**READING TEXT:**
───

The Case for Parallel Processing Chains

Mohamed Fouda
Alliance
Published in
12 min readSep 6, 2022

--

When looking at the evolution of blockchain technology, we can recognize a strong trend of new L1s that focus on parallel execution. The idea is not new and is currently used in Solana’s Sealevel execution environment. However, the last bull market which has seen impressive activity in DeFi and NFTs has shown that there is a pressing need for improvement. Some of the prominent projects adopting parallel execution philosophy are Aptos, Sui, Linera, and Fuel.

This article discusses the similarities and differences between these projects and the challenges that face them.

If you are a founder building in this domain please reach out or join the Alliance community, we would love to help.

The Problem

Smart contract platforms enable the creation of a wide spectrum of decentralized applications. To execute these applications, a shared computing engine is needed. Each node in the network runs this computing engine and executes the applications and the users’ interactions with the application. As nodes get the same result from the execution, they achieve consensus and progress the chain.

The Ethereum Virtual machine is the most dominant smart contract (SC) execution engine with about 20 different implementations. Since the invention of the EVM, it has established a critical mass of adoption by developers. In addition to Ethereum and Ethereum’s L2s, several other chains including Polygon, BNB Smart Chain, and Avalanche C-chain have adopted the EVM as the execution engine and focused on changing the consensus mechanism to improve the network throughput.

A major limiting characteristic of the EVM is sequential execution of transactions. The EVM essentially executes a single transaction at a time, places all the other transactions on hold until the execution of the transaction is finished, and the blockchain state is updated. Even when two transactions are independent, e.g., a payment from Alice to Bob and another from Carol to Dave, the EVM cannot execute these transactions in parallel. While this execution model allows for interesting use cases such as flash loans, it is neither efficient, nor scalable.

This sequential execution of transactions is one of the main bottlenecks to the throughput of the network. First, it leads to longer execution time of the transactions in a block, limiting block time. Furthermore, it limits the number of transactions that can be added to the block to allow nodes to execute the transactions and confirm the block. Ethereum has an average throughput of ~ 17 tx/sec. This low throughput means that during periods of high activity, e.g., NFT minting events, the network miners/validators cannot process all the transactions and a fee bidding war ensues to ensure priority execution pushing the transaction fees higher. Ethereum average fees at some points exceeded 0.2 ETH (~ $800) pricing out many users. A second problem of sequential execution is the inefficiency of the network nodes. Sequential instruction execution does not benefit from multiple processor cores, which results in low hardware utilization and inefficiency. This hurdles scalability and causes unnecessary energy consumption.

Parallel execution to the rescue?

The fundamental limitation in the EVM structure has set the stage for a new realm of L1s that focus on parallel execution (PE). Parallelism allows the division of transaction processing between multiple processor cores, improving hardware utilization which enables better scalability. In high-throughput chains, increasing hardware resources directly correlates to the number of transactions that can be executed. During high chain activity, the validator nodes can commission more cores to process the additional transaction load. The dynamic scaling for computing resources allows the network to achieve increased throughput at periods of high demand, significantly improving the user experience.

The other advantage of this approach is improved transaction confirmation latency. Dynamic scaling of node resources makes it possible to confirm transactions with low latency for all possible network loads. Transactions do not need to wait for tens or hundreds of blocks, nor do they incur excessive fees to prioritize confirmation. The improved confirmation times improve transaction finality and open the door to low latency blockchains. Guaranteed low latency of executing transactions enables several use cases that were not possible before.

───

**TASK REQUIREMENTS:**
**A)** In the article on parallel processing chains, what is Ethereum's average throughput?
**B)** Please extract everything in the article on parallel processing chains from "The Case for" down to "Linera, and Fuel.".

(Stored data entries)
───

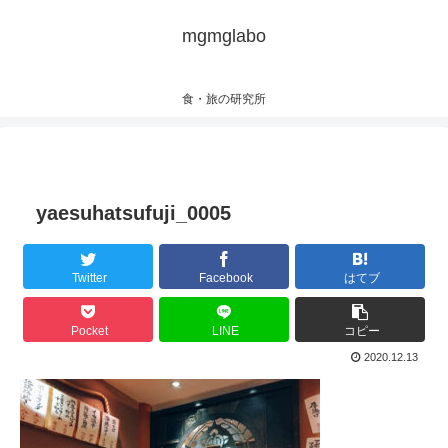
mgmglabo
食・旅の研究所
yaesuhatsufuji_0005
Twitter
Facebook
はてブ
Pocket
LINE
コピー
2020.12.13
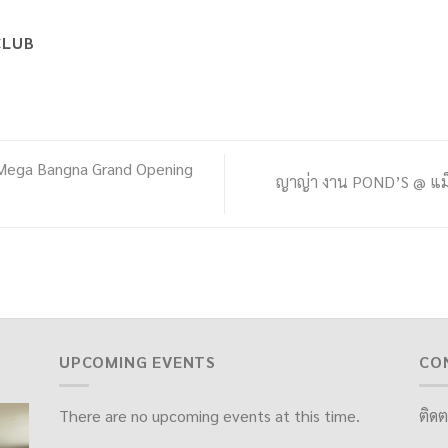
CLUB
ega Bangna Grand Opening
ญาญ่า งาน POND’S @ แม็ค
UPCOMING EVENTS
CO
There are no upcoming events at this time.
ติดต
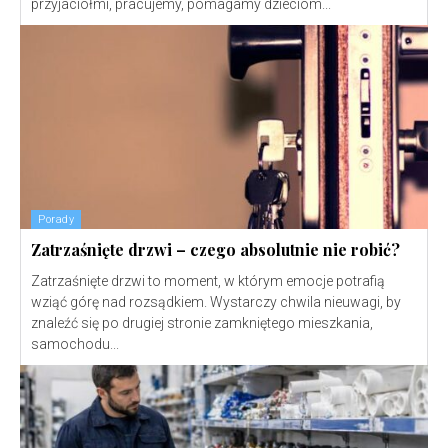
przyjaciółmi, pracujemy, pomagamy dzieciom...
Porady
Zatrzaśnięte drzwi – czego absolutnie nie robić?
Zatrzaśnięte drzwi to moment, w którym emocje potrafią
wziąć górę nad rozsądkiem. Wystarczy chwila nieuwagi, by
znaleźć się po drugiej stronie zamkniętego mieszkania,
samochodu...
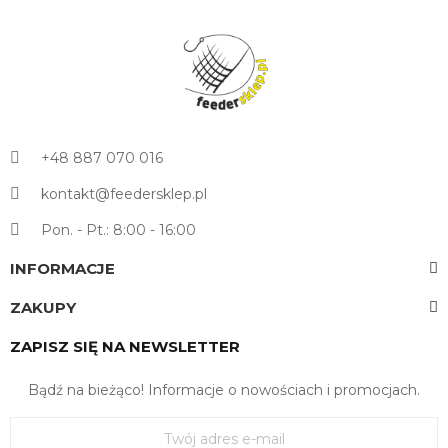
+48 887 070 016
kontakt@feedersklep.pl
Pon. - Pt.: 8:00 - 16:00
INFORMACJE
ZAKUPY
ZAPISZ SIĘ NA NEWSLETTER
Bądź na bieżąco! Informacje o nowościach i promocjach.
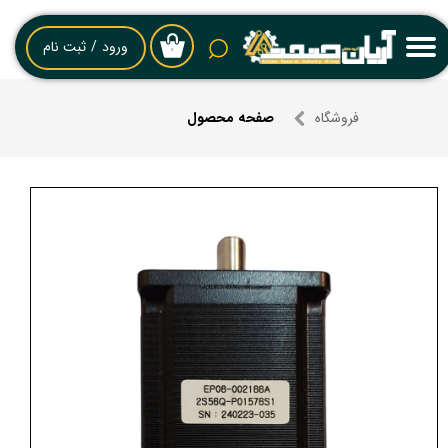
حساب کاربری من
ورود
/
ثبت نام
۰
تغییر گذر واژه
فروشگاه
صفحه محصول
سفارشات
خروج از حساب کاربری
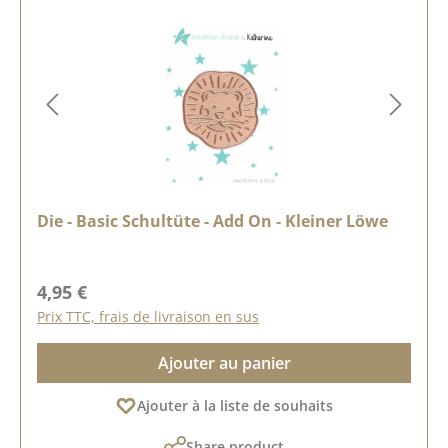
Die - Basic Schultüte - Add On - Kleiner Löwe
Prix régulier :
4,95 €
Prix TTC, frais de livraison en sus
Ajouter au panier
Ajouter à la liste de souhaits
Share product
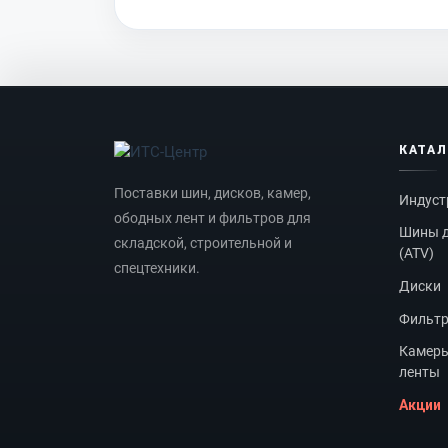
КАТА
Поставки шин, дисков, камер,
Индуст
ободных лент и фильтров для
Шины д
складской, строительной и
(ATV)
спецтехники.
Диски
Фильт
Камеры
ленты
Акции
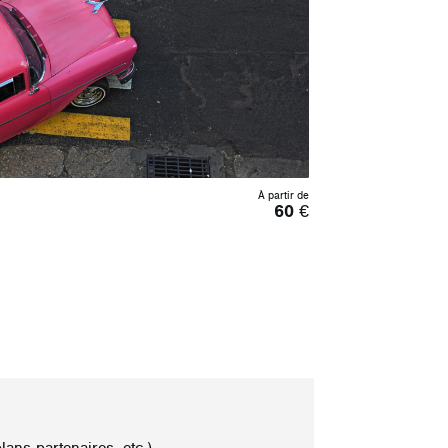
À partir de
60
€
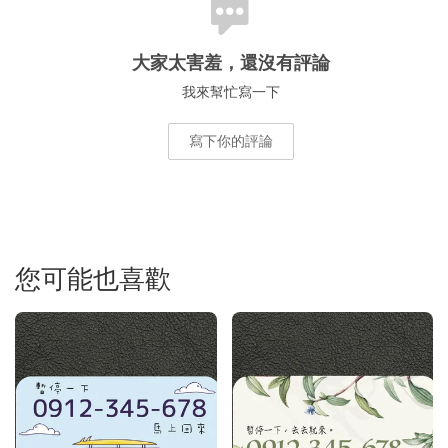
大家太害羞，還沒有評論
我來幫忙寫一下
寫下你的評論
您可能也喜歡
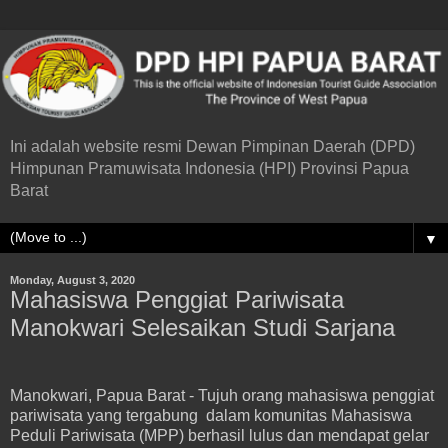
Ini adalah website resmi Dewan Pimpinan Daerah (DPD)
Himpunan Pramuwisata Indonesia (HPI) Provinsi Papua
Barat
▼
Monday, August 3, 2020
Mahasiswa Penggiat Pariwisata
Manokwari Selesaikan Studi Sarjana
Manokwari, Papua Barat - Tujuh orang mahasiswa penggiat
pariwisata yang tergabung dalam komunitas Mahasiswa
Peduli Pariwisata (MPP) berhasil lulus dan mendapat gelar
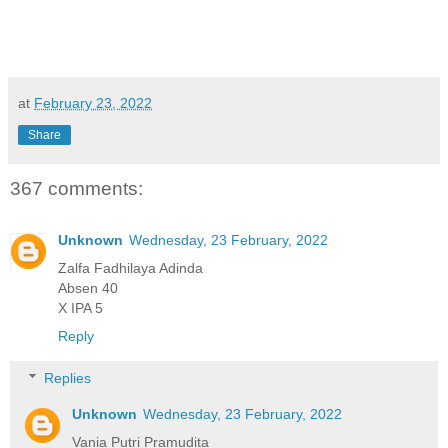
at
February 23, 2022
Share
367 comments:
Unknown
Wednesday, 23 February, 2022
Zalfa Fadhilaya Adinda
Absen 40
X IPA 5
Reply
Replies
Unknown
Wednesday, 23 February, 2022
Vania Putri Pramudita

───

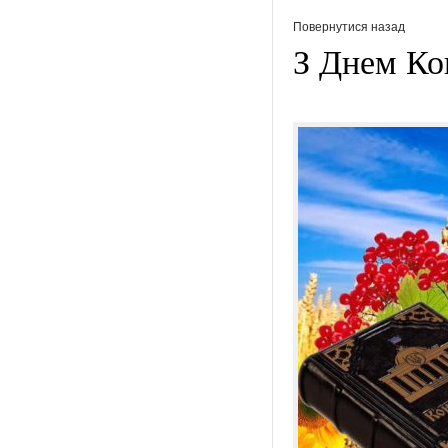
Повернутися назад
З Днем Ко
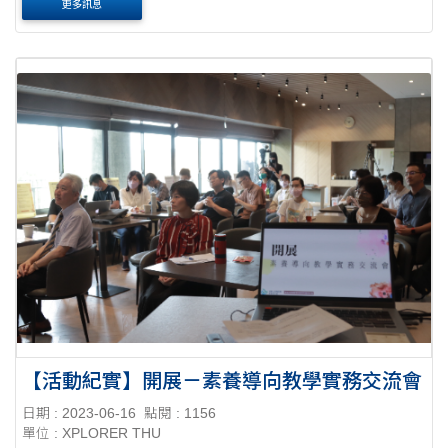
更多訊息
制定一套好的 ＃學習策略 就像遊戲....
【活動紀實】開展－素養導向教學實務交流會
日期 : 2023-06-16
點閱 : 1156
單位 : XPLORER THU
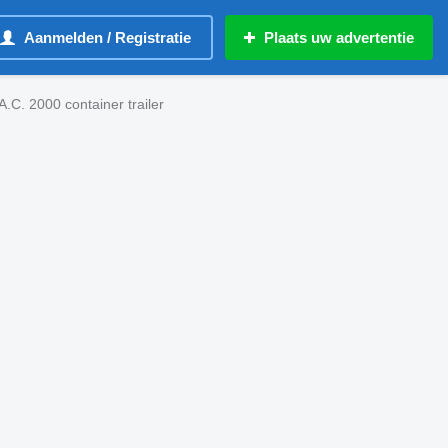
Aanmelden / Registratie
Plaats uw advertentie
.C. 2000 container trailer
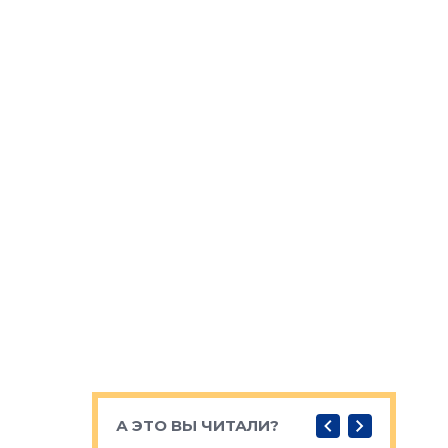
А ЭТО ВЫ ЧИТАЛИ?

───

**EXPECTED OUTPUTS:**
**A)** About 17 transactions per second.

**B)**
The Case for Parallel Processing Chains

Mohamed Fouda
Alliance
Published in
12 min readSep 6, 2022

--

When looking at the evolution of blockchain technology, we can recognize a strong trend of new L1s that focus on parallel execution. The idea is not new and is currently used in Solana’s Sealevel execution environment. However, the last bull market which has seen impressive activity in DeFi and NFTs has shown that there is a pressing need for improvement. Some of the prominent projects adopting parallel execution philosophy are Aptos, Sui, Linera, and Fuel.